The Unwritten: Apocalypse #8

Story by
Art by
Peter Gross
Colors by
Chris Chuckry
Letters by
Todd Klein
Cover by

In "The Unwritten: Apocalypse" #8, Peter Gross and Mike Carey bring Tom's Arthurian adventure to an unexpected, exciting conclusion. Playing with genre and audience expectations, making unapologetically esoteric allusions, and drawing seemingly disparate storylines together, issue #8 is another reminder why I love this series. Even with only four issues to go, "The Unwritten" keeps its crown as the coolest story experiment in comics today.

Peter Gross' creativity and careful execution are as superlative as ever, taking what could be a gimmicky, awkward conceit and somehow producing understated artistry.
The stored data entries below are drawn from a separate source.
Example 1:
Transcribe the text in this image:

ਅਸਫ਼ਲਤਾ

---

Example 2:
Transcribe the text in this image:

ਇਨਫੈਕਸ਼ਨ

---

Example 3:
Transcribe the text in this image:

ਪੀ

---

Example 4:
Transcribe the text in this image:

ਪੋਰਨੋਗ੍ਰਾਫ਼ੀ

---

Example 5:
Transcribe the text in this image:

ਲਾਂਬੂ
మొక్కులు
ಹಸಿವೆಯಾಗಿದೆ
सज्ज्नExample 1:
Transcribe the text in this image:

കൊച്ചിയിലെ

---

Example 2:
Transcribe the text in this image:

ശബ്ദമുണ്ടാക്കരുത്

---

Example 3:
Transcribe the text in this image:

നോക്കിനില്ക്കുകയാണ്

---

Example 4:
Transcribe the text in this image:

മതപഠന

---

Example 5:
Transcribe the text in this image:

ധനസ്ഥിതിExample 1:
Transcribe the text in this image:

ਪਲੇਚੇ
As Tom and his friends shift in and out of a medieval chanson de geste, Gross shifts in and out of a period-esque parchment-and-ink style. The mix between this and Gross' usual aesthetic is constantly changing. Some panels are entirely medieval; others have the two styles colliding like streams. There's even a third fish-out-of-genre approach for the witch. This interplay between styles could have easily gone wrong, but Gross' composition and Chuckry's colors work together smoothly. Instead of being jarring, it's fascinating and fun.

Letterer Todd Klein also deserves some credit for the readability of these transitions. It would certainly have been tempting to give the medieval language and the modern distinct text treatments. Klein, however, trusts his own placement and his fellow creators to convey the changes, and it makes for a much less cluttered experience. When people emphasize how collaborative comics are, this is what they mean. Had any member of the creative team been less thoughtful, the "Sang" arc could have looked quite messy.
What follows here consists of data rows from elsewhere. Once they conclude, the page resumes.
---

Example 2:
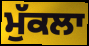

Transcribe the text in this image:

ਮੁੱਕਲਾ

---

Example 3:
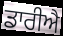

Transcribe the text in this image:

ਡਾਰੀਐ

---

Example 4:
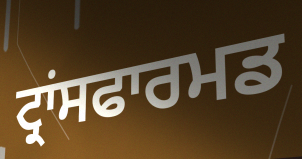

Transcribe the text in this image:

ਟ੍ਰਾਂਸਫਾਰਮਡ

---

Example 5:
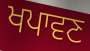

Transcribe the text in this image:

As far as the script is concerned, Mike Carey is on point with both his character work and literary references. The contrast between what Savoy calls "high medieval bullshit" and the characters' real-world dialogue is inevitably going to be funny, but it also needs to drive the plot, build the tension and convey what's going on. Carey managed to make me giggle and turn the page -- all this despite using a false rape accusation plot, which as a real-life rarity that's disproportionately frequent in fiction, does nothing to win me over.
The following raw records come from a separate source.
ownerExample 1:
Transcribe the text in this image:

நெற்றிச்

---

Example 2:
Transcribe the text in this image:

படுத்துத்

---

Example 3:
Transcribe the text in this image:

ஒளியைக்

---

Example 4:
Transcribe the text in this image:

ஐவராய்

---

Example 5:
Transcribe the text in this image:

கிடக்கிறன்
Admittedly, some of the mechanics of the conclusion don't make perfect sense. It's unclear how the witch and Armitage get into the chapel, given that she's repelled earlier, and I also didn't understand how the chapel could keep her from entering, but not keep her from killing. As we're dealing with a world driven by deteriorating stories, I'll accept most of it at first pass, but it did make me curious.

In some sense, the end of issue #8 is anticlimactic. Much like the canker of the war stories, the Grail/maanim has been built up in its power and potential. When it's finally encountered here, it seems like more of a red herring. Issue #8 of 12 should begin the denouement, but Tom and his friends are still without answers -- and Wilson is once again in control. Why did they not know about this third option before? A pen isn't exactly shaped like a cup or horn.

Of course, "The Unwritten" has never been beholden to physical logic -- it's only beholden to story logic. And as a story about stories, I suppose this series couldn't properly end with a cup or a horn; it would have to end with the pen.